9 thoughts on “DIY Hay Feeder

    • Hey so i fail and can’t find your email (I know I have it but…. #fail) but send me an email at fraidycat.eventing at gmail if you wanna trail ride at fair hill this Saturday!!

  1. great job (and great job getting stung with wasp so you could walk the work going on instead of having to do it HA.)

    I fed round bales in Texas and hated the metal ones due to the manes being rubbed off….. Only Jiminy will be in danger of that with this one. And pallets are cheap to swap out if need be (i always see them for free around town) so if the mud and muck kills the pallet at the bottom just replace). Great idea….and so much nicer than wasted hay!!

    And think how nice it will be in the winter too keeping the snow and ice off it a bit. You guys are brilliant(And i have seen those hay huts and think they are overrated for the cost!!

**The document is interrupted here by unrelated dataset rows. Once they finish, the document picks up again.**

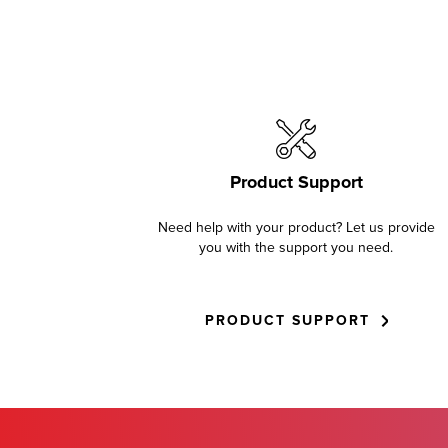
Product Support
Need help with your product? Let us provide
you with the support you need.
PRODUCT SUPPORT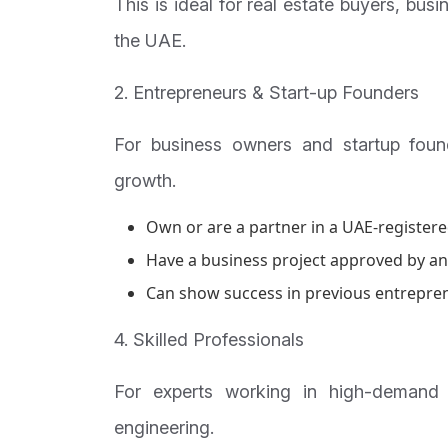
This is ideal for real estate buyers, bus
the UAE.
2. Entrepreneurs & Start-up Founders
For business owners and startup foun
growth.
Own or are a partner in a UAE-registered
Have a business project approved by an 
Can show success in previous entrepren
4. Skilled Professionals
For experts working in high-demand s
engineering.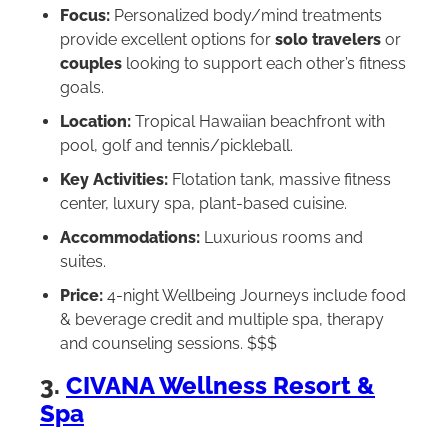
Focus:
Personalized body/mind treatments
provide excellent options for
solo travelers
or
couples
looking to support each other’s fitness
goals.
Location:
Tropical Hawaiian beachfront with
pool, golf and tennis/pickleball.
Key Activities:
Flotation tank, massive fitness
center, luxury spa, plant-based cuisine.
Accommodations:
Luxurious rooms and
suites.
Price:
4-night Wellbeing Journeys include food
& beverage credit and multiple spa, therapy
and counseling sessions. $$$
3.
CIVANA Wellness Resort &
Spa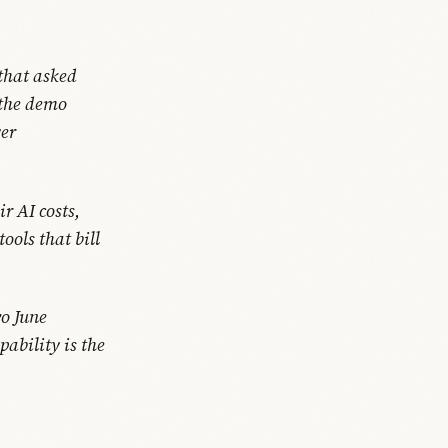
that asked
 the demo
yer
r AI costs,
ools that bill
wo June
ability is the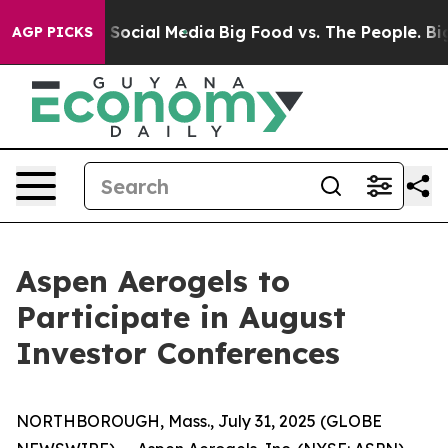
ssages on Social Media
Big Food vs. The People. Big Fo
AGP PICKS
Aspen Aerogels to
Participate in August
Investor Conferences
NORTHBOROUGH, Mass., July 31, 2025 (GLOBE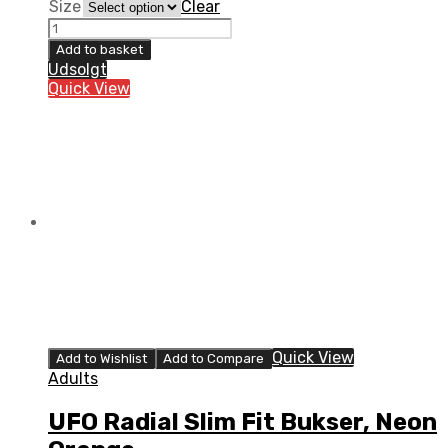
Size
Clear
UFO
Radial
Add to basket
Slim
Udsolgt
Fit
Quick View
Bukser,
Sort
quantity
Quick View
Add to Wishlist
Add to Compare
Adults
UFO Radial Slim Fit Bukser, Neon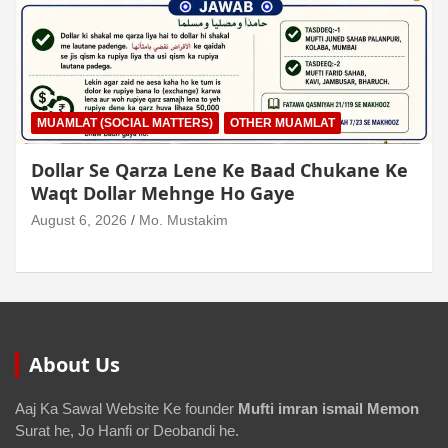
MUAMLAT (SOCIAL MATTERS)
OTHER MUAMLAT
Dollar Se Qarza Lene Ke Baad Chukane Ke
Waqt Dollar Mehnge Ho Gaye
August 6, 2026
Mo. Mustakim
About Us
Aaj Ka Sawal Website Ke founder
Mufti imran ismail Memon
Surat he, Jo Hanfi or Deobandi he.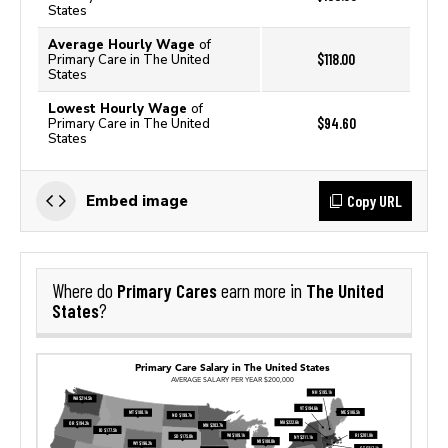
States
Average Hourly Wage
of
$118.00
Primary Care in The United
States
Lowest Hourly Wage
of
$94.60
Primary Care in The United
States
Copy URL
Embed image
Primary Cares
The United
Where do
earn more in
States
?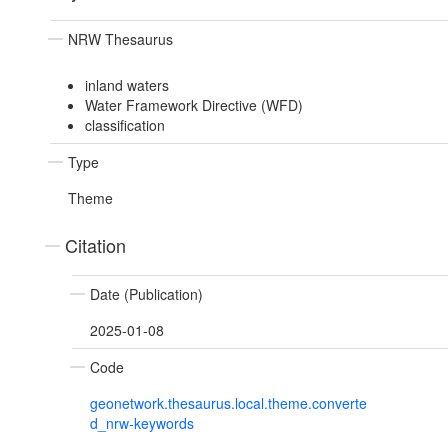
NRW Thesaurus
inland waters
Water Framework Directive (WFD)
classification
Type
Theme
Citation
Date (Publication)
2025-01-08
Code
geonetwork.thesaurus.local.theme.converte
d_nrw-keywords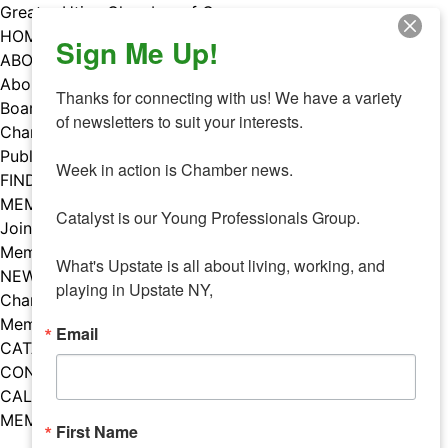
Skip
Greater Utica Chamber of Commerce
to
HOME
Sign Me Up!
content
ABOUT
About Us
Thanks for connecting with us! We have a variety 
Board & Staff
of newsletters to suit your interests. 

Chamber Councils
Public Policy
Week in action is Chamber news.

FIND A MEMBER
MEMBERS
Catalyst is our Young Professionals Group.

Join Our Chamber
Member Benefits
What's Upstate is all about living, working, and 
NEWS
playing in Upstate NY,
Chamber News
Member Mentions
Email
CATALYST
CONTACT US
CALENDAR OF EVENTS
MEMBER EVENTS CALENDAR
First Name
Facebook
Instagram
LISTEN TO THE PODCAST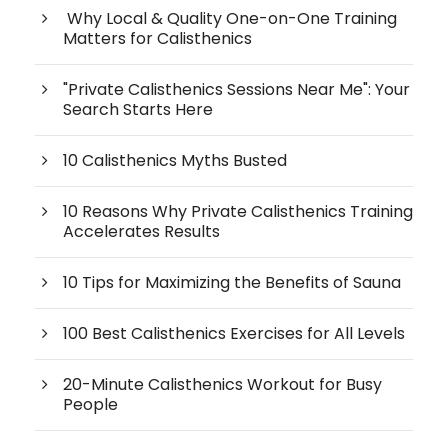
Why Local & Quality One-on-One Training
Matters for Calisthenics
"Private Calisthenics Sessions Near Me": Your
Search Starts Here
10 Calisthenics Myths Busted
10 Reasons Why Private Calisthenics Training
Accelerates Results
10 Tips for Maximizing the Benefits of Sauna
100 Best Calisthenics Exercises for All Levels
20-Minute Calisthenics Workout for Busy
People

    Love a plan when it comes together. And JIminy might need his own house…just saying! 🙂

  2. What was it you mentioned about putting around the edges to decrease the muddiness? I can’t find it now in your article. It wasn’t lime

    • Honestly? I never quite figured anything out. I really need to get my paddock scraped out and get stone dust/screenings/gravel dumped and see if that works (unfortunately, money). We’re not using it this winter due to mud unfortunately as they’re avoiding the paddock completely.